Only in Egypt’s 3-1 defeat by Russia on Tuesday, when all three goals came from open play, did Africa’s sides concede a goal that didn’t come from a set piece.

Tallying up, Africa have conceded 11 goals in seven matches so far this tournament, with eight of the goals in six of the matches coming from set pieces. Nigeria, Tunisia and Senegal have, at the time of writing, only been undone by set pieces, while Morocco have already been eliminated after conceding twice, with both goals coming from set pieces.

It’s a frustrating statistic.

Set pieces are traditionally seen as an area of the game which can be ‘got right’ by anyone with good organisation and discipline. Obviously, physical qualities and technical delivery make a difference, but proficient drilling on the training ground — as well as a coherent strategy — can make set pieces an area of strength for a side, both offensively and defensively.

Any Premier League observer over the years could tell you of how the likes of Sam Allardyce or Tony Pulis have come into an ailing club and overseen an instant improvement by ‘getting the basics right’, which include implementing successful set-piece drills.

Concentration, focus, and players of the right mentality are also imperative. Conversely, naivety can undermine 90 minutes of intense effort. One can perhaps forgive teenage goalkeeper Francis Uzoho for not yet having the authority to organise his defence yet, although Mohamed Amine Ben Amor’s careless late play to give England a corner at the death vs. Tunisia cannot be excused.
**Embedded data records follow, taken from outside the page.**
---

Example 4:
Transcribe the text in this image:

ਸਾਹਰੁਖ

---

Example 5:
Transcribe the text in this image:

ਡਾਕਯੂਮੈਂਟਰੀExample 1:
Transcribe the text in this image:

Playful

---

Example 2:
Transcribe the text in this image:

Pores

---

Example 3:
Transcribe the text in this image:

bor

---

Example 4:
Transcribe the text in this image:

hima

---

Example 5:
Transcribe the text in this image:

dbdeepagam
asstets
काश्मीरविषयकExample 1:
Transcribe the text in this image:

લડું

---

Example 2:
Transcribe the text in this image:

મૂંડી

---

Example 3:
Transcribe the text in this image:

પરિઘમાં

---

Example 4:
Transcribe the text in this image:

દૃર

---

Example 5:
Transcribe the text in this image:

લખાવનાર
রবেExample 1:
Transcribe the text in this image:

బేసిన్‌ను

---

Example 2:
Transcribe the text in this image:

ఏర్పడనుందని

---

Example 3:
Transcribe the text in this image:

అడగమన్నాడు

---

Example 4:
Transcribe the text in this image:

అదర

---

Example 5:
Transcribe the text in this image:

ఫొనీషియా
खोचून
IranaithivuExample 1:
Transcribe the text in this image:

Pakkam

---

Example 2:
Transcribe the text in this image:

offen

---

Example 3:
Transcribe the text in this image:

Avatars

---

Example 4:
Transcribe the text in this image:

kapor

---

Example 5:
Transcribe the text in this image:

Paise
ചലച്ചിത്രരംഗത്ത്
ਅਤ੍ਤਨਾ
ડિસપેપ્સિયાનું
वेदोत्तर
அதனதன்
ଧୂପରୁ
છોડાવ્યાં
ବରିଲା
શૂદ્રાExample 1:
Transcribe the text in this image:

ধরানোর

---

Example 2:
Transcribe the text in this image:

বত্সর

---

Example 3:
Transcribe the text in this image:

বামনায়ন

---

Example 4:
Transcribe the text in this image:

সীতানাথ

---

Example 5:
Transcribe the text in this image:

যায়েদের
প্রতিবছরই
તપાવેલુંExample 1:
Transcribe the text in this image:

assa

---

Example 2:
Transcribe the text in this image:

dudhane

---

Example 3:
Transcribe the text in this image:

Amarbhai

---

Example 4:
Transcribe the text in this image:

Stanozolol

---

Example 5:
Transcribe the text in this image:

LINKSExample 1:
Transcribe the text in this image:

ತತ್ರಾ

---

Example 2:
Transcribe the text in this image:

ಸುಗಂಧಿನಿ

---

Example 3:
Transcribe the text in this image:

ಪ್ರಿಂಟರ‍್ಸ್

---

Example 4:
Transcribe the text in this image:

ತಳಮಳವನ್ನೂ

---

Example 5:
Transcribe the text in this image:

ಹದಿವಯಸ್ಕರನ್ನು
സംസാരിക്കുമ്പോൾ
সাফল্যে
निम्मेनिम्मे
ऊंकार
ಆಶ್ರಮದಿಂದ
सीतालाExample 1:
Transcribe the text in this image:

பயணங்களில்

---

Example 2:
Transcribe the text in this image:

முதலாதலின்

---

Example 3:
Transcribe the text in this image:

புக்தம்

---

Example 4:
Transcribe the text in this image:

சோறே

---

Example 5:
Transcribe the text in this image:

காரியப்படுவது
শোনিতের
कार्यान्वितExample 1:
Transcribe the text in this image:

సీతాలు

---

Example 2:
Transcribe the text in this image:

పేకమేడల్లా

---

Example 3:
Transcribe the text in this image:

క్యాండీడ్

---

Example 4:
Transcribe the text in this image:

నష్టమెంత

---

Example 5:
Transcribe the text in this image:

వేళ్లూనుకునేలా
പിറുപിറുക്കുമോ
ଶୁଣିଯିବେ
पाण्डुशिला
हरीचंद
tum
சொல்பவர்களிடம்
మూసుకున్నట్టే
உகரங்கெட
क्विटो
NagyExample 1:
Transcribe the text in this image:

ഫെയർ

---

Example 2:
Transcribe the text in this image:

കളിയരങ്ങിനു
Certainly, Nigeria have little excuse for their struggles against Poland, particularly after their failings from set pieces were exposed during the pre-tournament friendlies.

For Gernot Rohr to still be having problems from these areas at the World Cup represents, surely, a failing on the part of him and his coaching staff.

It may be a similar story for Herve Renard of Morocco. He’s constructed a team with such an excellent defensive schema—they didn’t concede at all during the qualifiers and haven’t let one in from open play here — but who have twice been undone by set pieces in Russia.

Individual mistakes have certainly played their part, but as Rohr acknowledged after his side’s opener, Nigeria need to be “more professional on set pieces”. 

Perhaps Africa’s failure to deal with set pieces during this summer’s tournament is simply due to a failing on the part of the continent’s coaches—homegrown or otherwise—to implement a ‘professional’ enough approach to and training strategy for defending corners and free kicks.

Unless Tunisia, Nigeria and Senegal can make improvements quickly, Africa’s achilles heel in Russia may see that trio swiftly following Egypt and Morocco to the exit door.